As I stared out the windshield, I wondered if I should plant some flowers under the window. I wanted to think about anything other than what was about to happen.
"I don't know what to say or how to say it." That was as honest as I could get.
He still hadn't let go of my hand. With our hands connected, I didn't know where his began and my ended. When he pulled away, the moment changed. He got out of the car and walked around to the passenger side as I pulled out my keys. He opened the car door, being the gentleman he was, and of course, I thought this was malicious on h
is part. He was torturing me with kindness.

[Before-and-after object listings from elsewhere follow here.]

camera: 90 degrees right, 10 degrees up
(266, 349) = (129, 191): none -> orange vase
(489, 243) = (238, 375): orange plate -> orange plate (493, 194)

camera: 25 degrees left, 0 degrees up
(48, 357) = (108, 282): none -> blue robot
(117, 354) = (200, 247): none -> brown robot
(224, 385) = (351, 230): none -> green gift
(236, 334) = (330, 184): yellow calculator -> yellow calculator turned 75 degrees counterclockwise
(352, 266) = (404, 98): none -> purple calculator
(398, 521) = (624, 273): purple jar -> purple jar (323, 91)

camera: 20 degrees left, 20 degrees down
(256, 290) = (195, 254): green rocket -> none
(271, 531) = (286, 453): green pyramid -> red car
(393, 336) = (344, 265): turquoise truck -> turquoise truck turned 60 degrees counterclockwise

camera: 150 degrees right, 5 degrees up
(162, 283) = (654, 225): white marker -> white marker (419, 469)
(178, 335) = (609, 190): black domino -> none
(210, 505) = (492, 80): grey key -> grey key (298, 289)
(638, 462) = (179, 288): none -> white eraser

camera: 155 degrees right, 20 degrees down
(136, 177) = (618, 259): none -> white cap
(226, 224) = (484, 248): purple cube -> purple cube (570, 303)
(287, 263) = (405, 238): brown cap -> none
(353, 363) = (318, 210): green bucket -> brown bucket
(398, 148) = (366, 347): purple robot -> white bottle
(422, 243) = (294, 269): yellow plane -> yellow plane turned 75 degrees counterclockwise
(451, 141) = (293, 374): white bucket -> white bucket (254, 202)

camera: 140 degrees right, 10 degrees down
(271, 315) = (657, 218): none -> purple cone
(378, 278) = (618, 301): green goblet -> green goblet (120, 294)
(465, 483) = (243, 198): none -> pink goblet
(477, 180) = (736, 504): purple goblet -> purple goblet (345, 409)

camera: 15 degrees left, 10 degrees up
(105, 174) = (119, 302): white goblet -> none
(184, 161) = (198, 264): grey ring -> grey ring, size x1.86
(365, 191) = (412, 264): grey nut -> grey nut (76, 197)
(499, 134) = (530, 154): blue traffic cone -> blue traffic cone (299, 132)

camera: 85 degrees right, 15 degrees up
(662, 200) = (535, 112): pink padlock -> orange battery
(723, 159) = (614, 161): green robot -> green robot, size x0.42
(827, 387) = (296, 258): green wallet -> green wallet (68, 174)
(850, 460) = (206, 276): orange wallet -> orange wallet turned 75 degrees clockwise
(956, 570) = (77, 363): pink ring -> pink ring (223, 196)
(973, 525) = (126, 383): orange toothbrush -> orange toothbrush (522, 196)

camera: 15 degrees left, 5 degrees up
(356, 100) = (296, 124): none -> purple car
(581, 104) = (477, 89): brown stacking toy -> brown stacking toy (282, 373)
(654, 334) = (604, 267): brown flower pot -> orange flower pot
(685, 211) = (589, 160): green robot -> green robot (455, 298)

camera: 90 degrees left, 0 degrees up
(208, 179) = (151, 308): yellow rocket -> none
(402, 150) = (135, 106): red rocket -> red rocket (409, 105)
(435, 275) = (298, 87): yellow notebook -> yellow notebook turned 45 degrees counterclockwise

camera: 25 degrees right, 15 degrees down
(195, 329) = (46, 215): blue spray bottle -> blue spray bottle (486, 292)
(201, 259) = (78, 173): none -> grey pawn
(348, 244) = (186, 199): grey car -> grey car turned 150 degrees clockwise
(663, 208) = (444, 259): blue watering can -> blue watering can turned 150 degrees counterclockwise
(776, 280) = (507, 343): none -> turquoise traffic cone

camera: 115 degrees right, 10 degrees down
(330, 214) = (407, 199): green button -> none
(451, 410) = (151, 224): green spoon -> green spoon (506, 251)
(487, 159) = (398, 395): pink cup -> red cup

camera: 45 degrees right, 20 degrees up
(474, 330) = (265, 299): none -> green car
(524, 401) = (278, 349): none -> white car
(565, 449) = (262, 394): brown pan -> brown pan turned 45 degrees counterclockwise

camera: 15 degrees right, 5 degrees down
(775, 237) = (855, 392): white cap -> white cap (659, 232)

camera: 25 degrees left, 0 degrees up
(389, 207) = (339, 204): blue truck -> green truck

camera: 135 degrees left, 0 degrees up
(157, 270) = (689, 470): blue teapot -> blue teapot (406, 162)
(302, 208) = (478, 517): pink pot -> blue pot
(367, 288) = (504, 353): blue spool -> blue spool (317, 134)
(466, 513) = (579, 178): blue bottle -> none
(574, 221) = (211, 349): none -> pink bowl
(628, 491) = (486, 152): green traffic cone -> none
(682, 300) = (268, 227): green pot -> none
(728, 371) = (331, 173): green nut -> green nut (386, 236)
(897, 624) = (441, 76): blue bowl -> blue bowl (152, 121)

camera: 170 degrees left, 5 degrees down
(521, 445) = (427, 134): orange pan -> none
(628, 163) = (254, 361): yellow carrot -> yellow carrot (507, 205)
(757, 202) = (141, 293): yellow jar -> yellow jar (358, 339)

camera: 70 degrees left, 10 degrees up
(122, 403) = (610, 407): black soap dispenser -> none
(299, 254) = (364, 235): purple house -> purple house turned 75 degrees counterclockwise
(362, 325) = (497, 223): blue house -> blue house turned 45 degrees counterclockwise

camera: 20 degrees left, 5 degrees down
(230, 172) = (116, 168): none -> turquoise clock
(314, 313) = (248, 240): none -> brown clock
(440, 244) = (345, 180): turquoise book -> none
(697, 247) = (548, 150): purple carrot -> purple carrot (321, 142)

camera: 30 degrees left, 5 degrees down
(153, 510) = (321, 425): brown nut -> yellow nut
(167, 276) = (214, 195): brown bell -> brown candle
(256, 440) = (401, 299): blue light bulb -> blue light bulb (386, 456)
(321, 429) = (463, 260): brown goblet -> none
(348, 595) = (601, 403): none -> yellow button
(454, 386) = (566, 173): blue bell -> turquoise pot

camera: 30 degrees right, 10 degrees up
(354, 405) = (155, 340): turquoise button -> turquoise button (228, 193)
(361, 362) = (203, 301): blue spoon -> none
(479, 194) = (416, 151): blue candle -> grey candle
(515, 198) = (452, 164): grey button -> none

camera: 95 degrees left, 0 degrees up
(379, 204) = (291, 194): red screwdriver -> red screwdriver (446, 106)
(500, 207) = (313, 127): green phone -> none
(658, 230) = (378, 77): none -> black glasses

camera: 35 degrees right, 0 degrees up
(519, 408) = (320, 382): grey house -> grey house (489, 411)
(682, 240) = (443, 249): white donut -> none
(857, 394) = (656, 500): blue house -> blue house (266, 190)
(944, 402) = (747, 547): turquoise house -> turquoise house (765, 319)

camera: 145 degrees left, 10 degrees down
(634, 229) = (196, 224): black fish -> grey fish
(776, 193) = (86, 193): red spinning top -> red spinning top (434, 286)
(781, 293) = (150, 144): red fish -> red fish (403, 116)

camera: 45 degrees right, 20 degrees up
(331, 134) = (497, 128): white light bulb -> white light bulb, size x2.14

I opened the front door, and he followed me inside. Then, all hell broke loose. He pulled me into an embrace. Looking down at me, he kissed me. At first, it was gentle and soft, but it escalated into passionate and intense. Pulling away, he stepped back.
Spellbound by his gaze, I trusted and longed for him.
He cupped my face. "What's going on with you?"
Closing my eyes, I hoped that everything would magically right itself. When I opened my eyes, that questioning expression was still on his face. I did the only thing I knew. Losing myself, I kissed him with everything I had, and he reciprocated. The passion between us became unbearable. I wanted him. I needed him. My emotions were erratic. My heart beat for him while fear coursed through my veins.
I took off his jacket. My fingers swiftly untucked his shirt. His hands gently remained fixed on my face as mine traveled under his shirt, feeling his taut muscles. I tried to lead him to my bedroom, but he resisted.
"You need to talk to me."
I distracted him with kisses.
He pushed me off of him. "Not like this."
I turned away from him, feeling rejected. "You don't want me?" I asked, my voice shaking. My heart sank as the despair fueling my insanity went into overdrive.
He reached for me. "Don't even go there. You have no idea how much I want you." Again, he asked me, "What happened? Talk to me for Christ's sake."
"Fine, but you aren't going to like it." My voice and heart were defeated and frustrated. Stepping away, I leaned against the back of the couch and turned to face him again. "I ran into my ex today, and it's fucked with my head," I blurted out.
His expression shifted from concern to either hurt or jealousy. Maybe it was both. His jaw tensed. He hadn't expected that admission. This wasn't going to be good.